- _BRIEF 1_
Please reproduce the teacher-gifts passage between "Be prepared for" and "made with love.", inclusive.
- _BRIEF 2_
Translate this sentence from the teacher-gifts passage into Spanish: "Think about how long their attention span is."

- _SOURCE EXTRACT_
────

I am super proud of my Sensory Seeker and very grateful for all that the school have helped him develop with. Some of his achievements are that:
What my Sensory Seeker can do now:
He can write his name.
He knows all of his phonetic sounds.
He can count to ten and recognise all the numbers in figure form.
He has become a lot more independent with many day-to-day activities that he previously could not.
He can recount the whole story of the 3 Little Pigs, in the right order.
He has better attention, more patience and good listening skills.
I am sure that there is much much more, every day he makes me so proud.
With just over 2 months until they break up for the Summer and he moves onto a new teacher I thought it a good time to start looking at some Teacher gifts craft ideas that may be easy enough for him to do.
Things to consider when making Thank You Teacher Gifts with a Child with Special Needs
The child’s ability. You can help them as much or as little as they need. Maybe they can paint but not precisely – how about a pet rocks as teacher gifts – simply by painting a rock and adding googly eyes. How about painting a toilet roll holder, adding a bottom to it with card, and putting some pencils in it – viola stationery holder. Or how about using stickers to make simple teacher gifts. Maybe they are good at colouring? Or like it in the kitchen. Are they a sensory seeker or avoider? If they are avoiding then something like a fingerprint tree may be good as you can just do 1, or as many prints as they will allow to help them get used to the sensation of the paint. Also maybe consider in what areas they have developed – my son has improved with his writing so it would be nice for that to be reflected in the gift.
Think about how long their attention span is. Can they sit to do the craft, or would running and jumping in and out of paint suit them better?
Be prepared for them to follow their own rules and for it not to turn out exactly how you had it in mind.
Reinforce their achievement and be proud, especially if they have struggled or found it hard to focus. A teacher gift is meant to be made with love.
Sensory Seekers will enjoy lots of textures and smells if you can incorporate them into your Teacher gifts.
Background music will help your Sensory Seeker and a quiet room your Sensory Avoider.
Think about how you will calm them down or clean them up. We have a bowl of water and towel next to the paint – as he has a tendency to paint himself and I don’t want all the walls and furniture covered.
Here is a simple idea – make a tape measure by marking out on a yellow piece of paper, then let your child tape it to a flower pot. You can either get your child to grow a flower or buy one. Then attach a note saying “Thank you for helping me grow!”
What problems and strategies do you have when it comes to craft with your child with additional needs?

────

- _DATA UNDER STUDY_
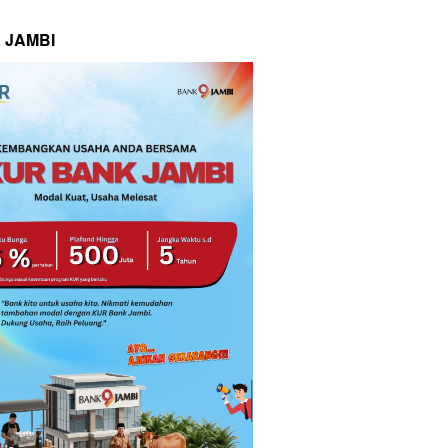
 JAMBI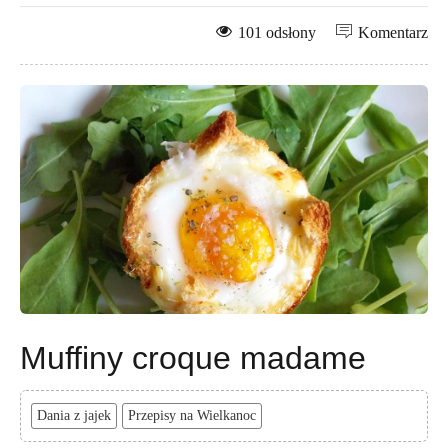
101 odsłony
Komentarz
Muffiny croque madame
Dania z jajek
Przepisy na Wielkanoc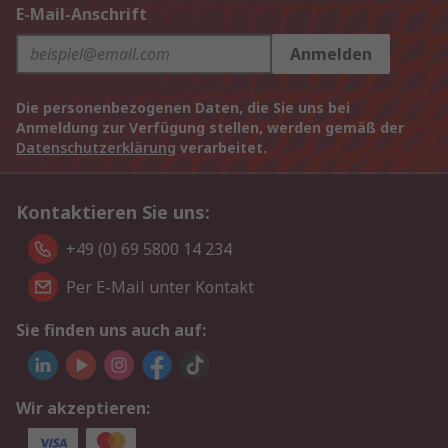
E-Mail-Anschrift
Anmelden
Die personenbezogenen Daten, die Sie uns bei
Anmeldung zur Verfügung stellen, werden gemäß der
Datenschutzerklärung
verarbeitet.
Kontaktieren Sie uns:
+49 (0) 69 5800 14 234
Per E-Mail unter Kontakt
Sie finden uns auch auf:
Wir akzeptieren: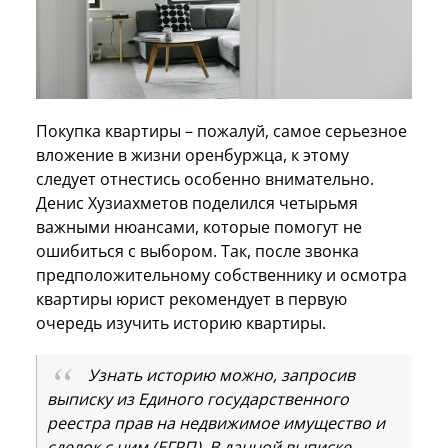
Покупка квартиры – пожалуй, самое серьезное
вложение в жизни оренбуржца, к этому
следует отнестись особенно внимательно.
Денис Хузиахметов поделился четырьмя
важными нюансами, которые помогут не
ошибиться с выбором. Так, после звонка
предположительному собственнику и осмотра
квартиры юрист рекомендует в первую
очередь изучить историю квартиры.
Узнать историю можно, запросив
выписку из Единого государственного
реестра прав на недвижимое имущество и
сделок с ним (ЕГРП). В данной выписке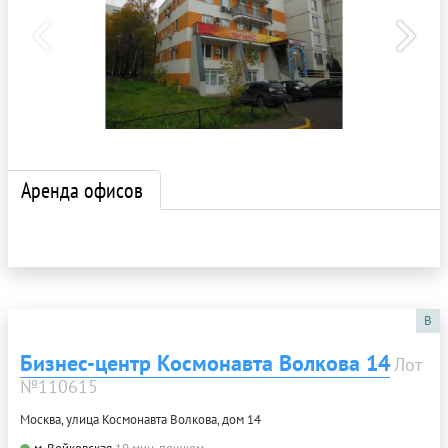
Аренда офисов
B
Бизнес-центр Космонавта Волкова 14
Лот
№110615
Москва, улица Космонавта Волкова, дом 14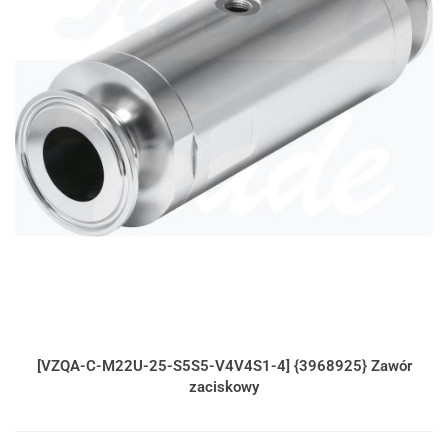
[VZQA-C-M22U-25-S5S5-V4V4S1-4] {3968925} Zawór
zaciskowy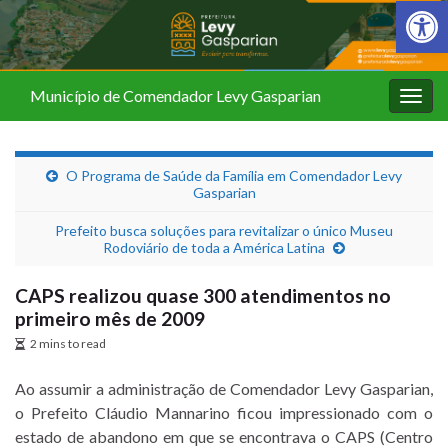
Barra de Fer
Município de Comendador Levy Gasparian
Alter
nave
O Programa de Saúde da Família em Comendador Levy
Gasparian
Prefeito busca soluções para revitalizar o único Museu
Rodoviário de toda a América Latina
CAPS realizou quase 300 atendimentos no
primeiro mês de 2009
2 mins to read
Ao assumir a administração de Comendador Levy Gasparian,
o Prefeito Cláudio Mannarino ficou impressionado com o
estado de abandono em que se encontrava o CAPS (Centro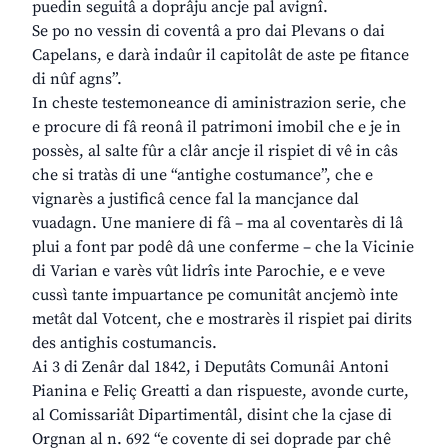
puedin seguitâ a doprâju ancje pal avignî.
Se po no vessin di coventâ a pro dai Plevans o dai
Capelans, e darà indaûr il capitolât de aste pe fitance
di nûf agns”.
In cheste testemoneance di aministrazion serie, che
e procure di fâ reonâ il patrimoni imobil che e je in
possès, al salte fûr a clâr ancje il rispiet di vê in câs
che si tratàs di une “antighe costumance”, che e
vignarès a justificâ cence fal la mancjance dal
vuadagn. Une maniere di fâ – ma al coventarès di lâ
plui a font par podê dâ une conferme – che la Vicinie
di Varian e varès vût lidrîs inte Parochie, e e veve
cussì tante impuartance pe comunitât ancjemò inte
metât dal Votcent, che e mostrarès il rispiet pai dirits
des antighis costumancis.
Ai 3 di Zenâr dal 1842, i Deputâts Comunâi Antoni
Pianina e Feliç Greatti a dan rispueste, avonde curte,
al Comissariât Dipartimentâl, disint che la cjase di
Orgnan al n. 692 “e covente di sei doprade par chê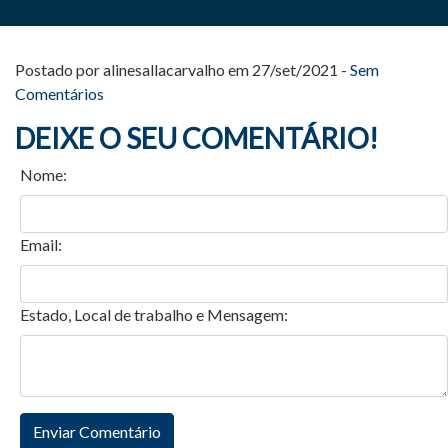
Postado por alinesallacarvalho em 27/set/2021 -
Sem
Comentários
DEIXE O SEU COMENTÁRIO!
Nome:
Email:
Estado, Local de trabalho e Mensagem: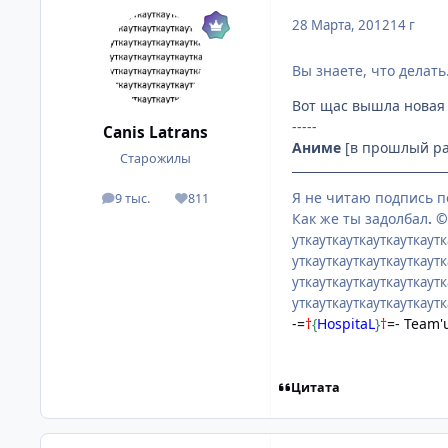
28 Марта, 2012
14 г
Вы знаете, что делать
Вот щас вышла новая 
-----
Canis Latrans
Аниме
[в прошлый раз
Старожилы
Я не читаю подпись п
9 тыс.
811
посты
Репутация
Как же ты задолбал
. 
уткауткауткауткауткаутк
уткауткауткауткауткаутк
уткауткауткауткауткаутк
уткауткауткауткауткаут
-=
†
{
HospitaL
}
†
=- Team'
Цитата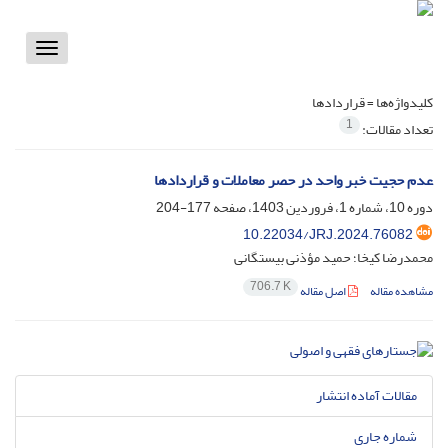
Toggle
vigation
کلیدواژه‌ها =
قراردادها
1
تعداد مقالات:
عدم حجیت خبر واحد در حصر معاملات و قراردادها
دوره 10، شماره 1، فروردین 1403، صفحه
177-204
10.22034/JRJ.2024.76082
محمدرضا کیخا؛ حمید مؤذنی بیستگانی
706.7 K
مشاهده مقاله
اصل مقاله
مقالات آماده انتشار
شماره جاری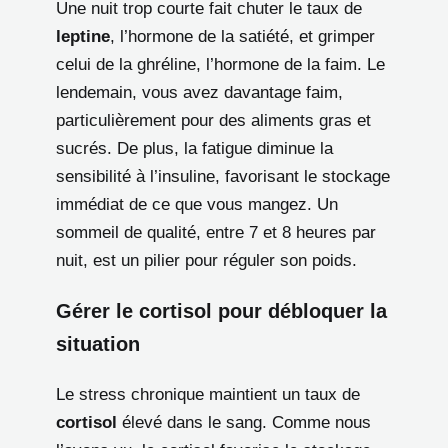
Une nuit trop courte fait chuter le taux de
leptine
, l’hormone de la satiété, et grimper
celui de la ghréline, l’hormone de la faim. Le
lendemain, vous avez davantage faim,
particulièrement pour des aliments gras et
sucrés. De plus, la fatigue diminue la
sensibilité à l’insuline, favorisant le stockage
immédiat de ce que vous mangez. Un
sommeil de qualité, entre 7 et 8 heures par
nuit, est un pilier pour réguler son poids.
Gérer le cortisol pour débloquer la
situation
Le stress chronique maintient un taux de
cortisol
élevé dans le sang. Comme nous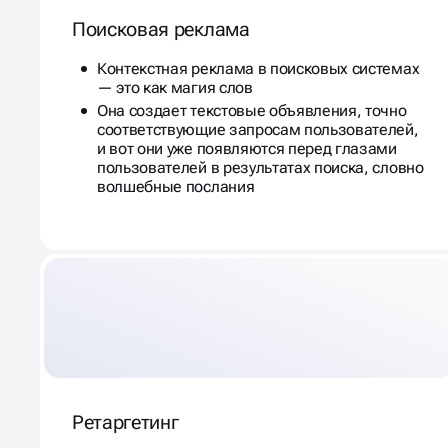
Поисковая реклама
Контекстная реклама в поисковых системах
— это как магия слов
Она создает текстовые объявления, точно
соответствующие запросам пользователей,
и вот они уже появляются перед глазами
пользователей в результатах поиска, словно
волшебные послания
Ретаргетинг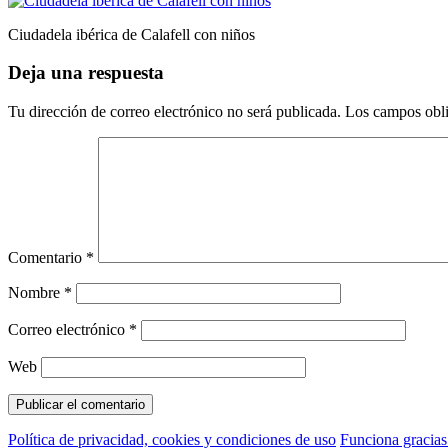
Ciudadela ibérica de Calafell con niños
Deja una respuesta
Tu dirección de correo electrónico no será publicada.
Los campos obli
Comentario
*
Nombre
*
Correo electrónico
*
Web
Política de privacidad, cookies y condiciones de uso
Funciona gracia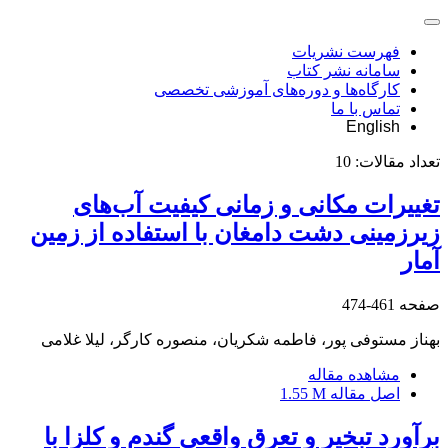
فهرست نشریات
سامانه نشر کتاب
کارگاه‌ها و دوره‌های آموزشی تخصصی
تماس با ما
English
تعداد مقالات:
10
تغییرات مکانی و زمانی کیفیت آب‌های
زیرزمینی دشت دامغان با استفاده از زمین
آمار
صفحه
461-474
بهناز مستوفی پور، فاطمه شکریان، منصوره کارگر، لیلا غلامی
مشاهده مقاله
اصل مقاله
1.55 M
برآورد تبخیر و تعرق واقعی گندم و کلزا با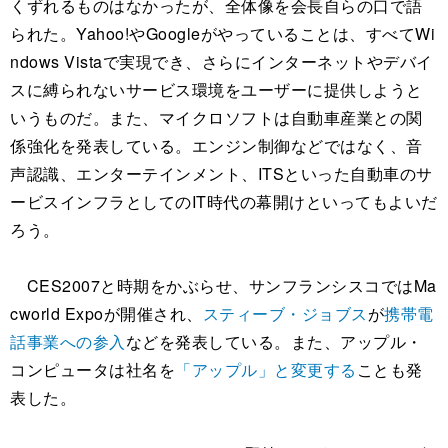
くずれるものはなかったが、全体像を会長自らの口で語
られた。Yahoo!やGoogleがやっていることは、すべてWi
ndows Vistaで実現でき、さらにインターネットやデバイ
スに縛られないサービス環境をユーザーに提供しようと
いうものだ。また、マイクロソフトは自動車産業との関
係強化を発表している。エンジン制御などではなく、音
声認識、エンターテインメント、ITSといった自動車のサ
ービスインフラとしてのIT時代の幕開けといってもよいだ
ろう。
CES2007と時期をかぶらせ、サンフランシスコではMa
cworld Expoが開催され、
スティーブ・ジョブス
が
携帯電
話事業への参入
などを発表している。また、アップル・
コンピュータは社名を
「アップル」と変更する
ことも発
表した。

────

- _FINAL ANSWER 1_
Be prepared for them to follow their own rules and for it not to turn out exactly how you had it in mind.
Reinforce their achievement and be proud, especially if they have struggled or found it hard to focus. A teacher gift is meant to be made with love.

- _FINAL ANSWER 2_
Piensa en cuánto dura su capacidad de atención.